_WORK ITEM_
Set down the data below without change, skipping the pictures it holds.

_DATA EXCERPT_
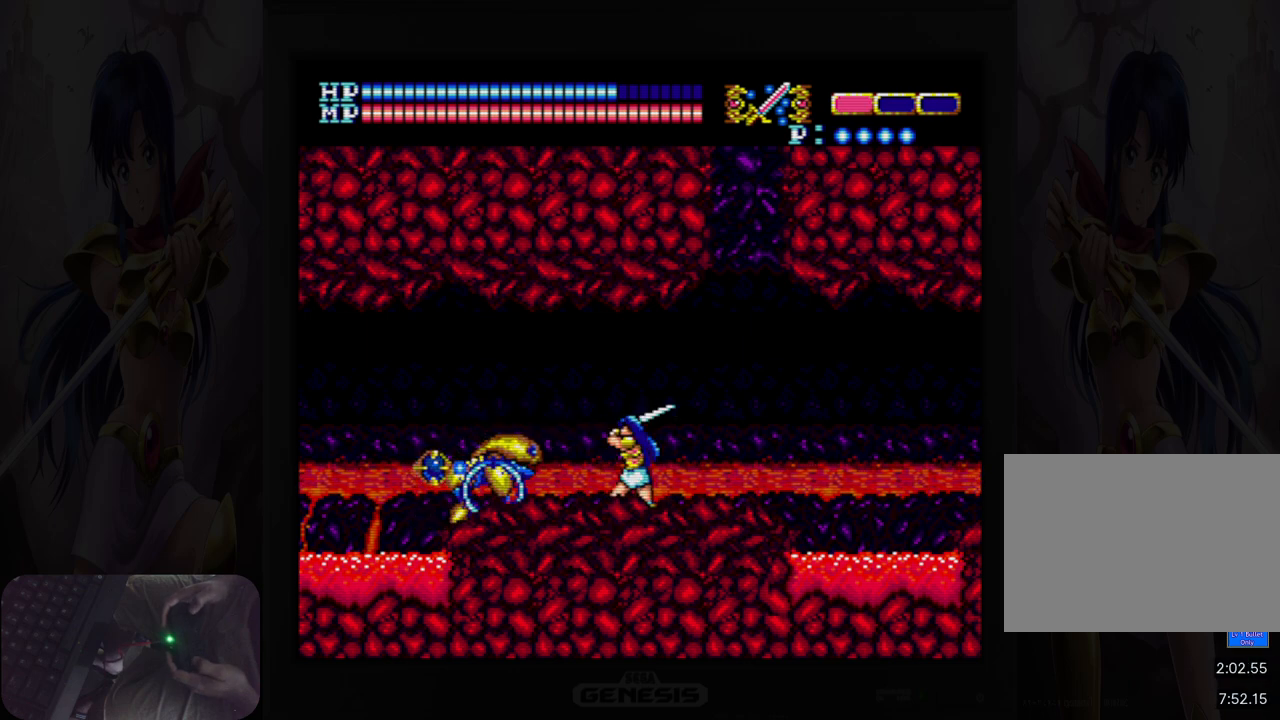
{"buttons": ["DPAD_LEFT"], "events": [[67, "B", "up"], [167, "DPAD_LEFT", "down"]]}
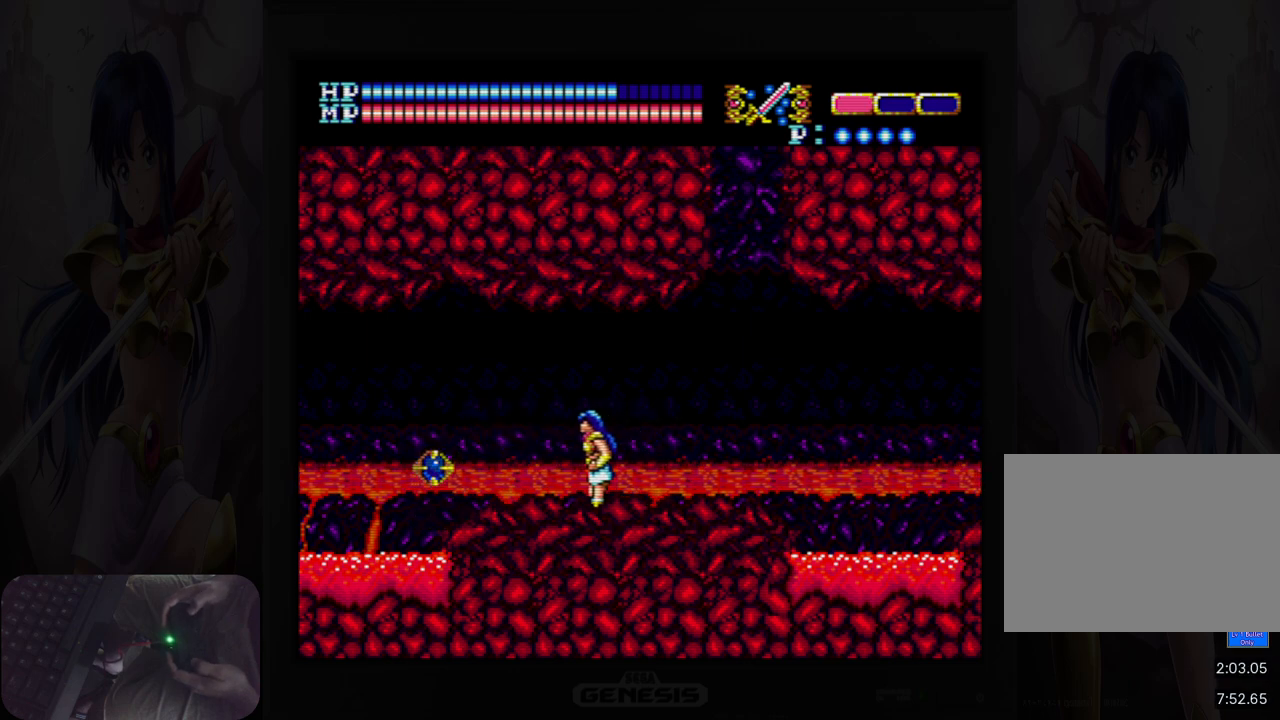
{"buttons": ["DPAD_LEFT"], "events": []}
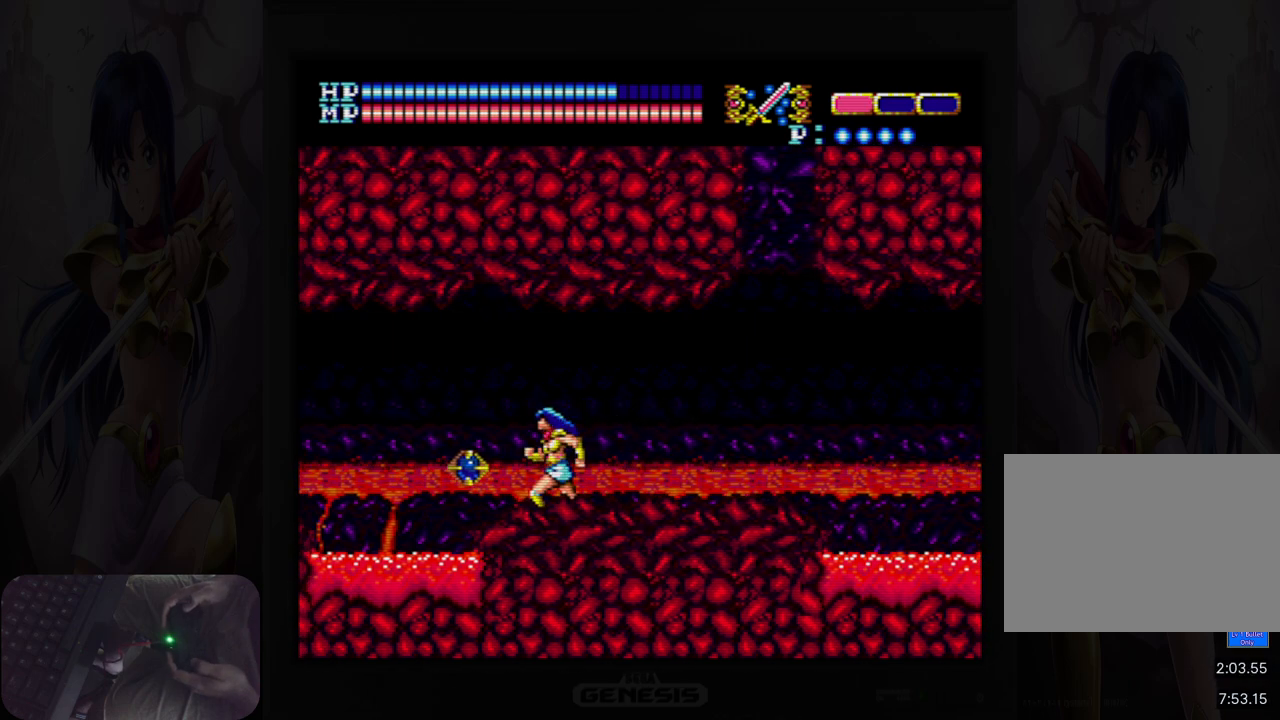
{"buttons": ["DPAD_RIGHT"], "events": [[333, "DPAD_LEFT", "up"], [483, "DPAD_RIGHT", "down"]]}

_RESULT BELOW_
{"buttons": ["DPAD_LEFT"], "events": [[67, "B", "up"], [167, "DPAD_LEFT", "down"]]}
{"buttons": ["DPAD_LEFT"], "events": []}
{"buttons": ["DPAD_RIGHT"], "events": [[333, "DPAD_LEFT", "up"], [483, "DPAD_RIGHT", "down"]]}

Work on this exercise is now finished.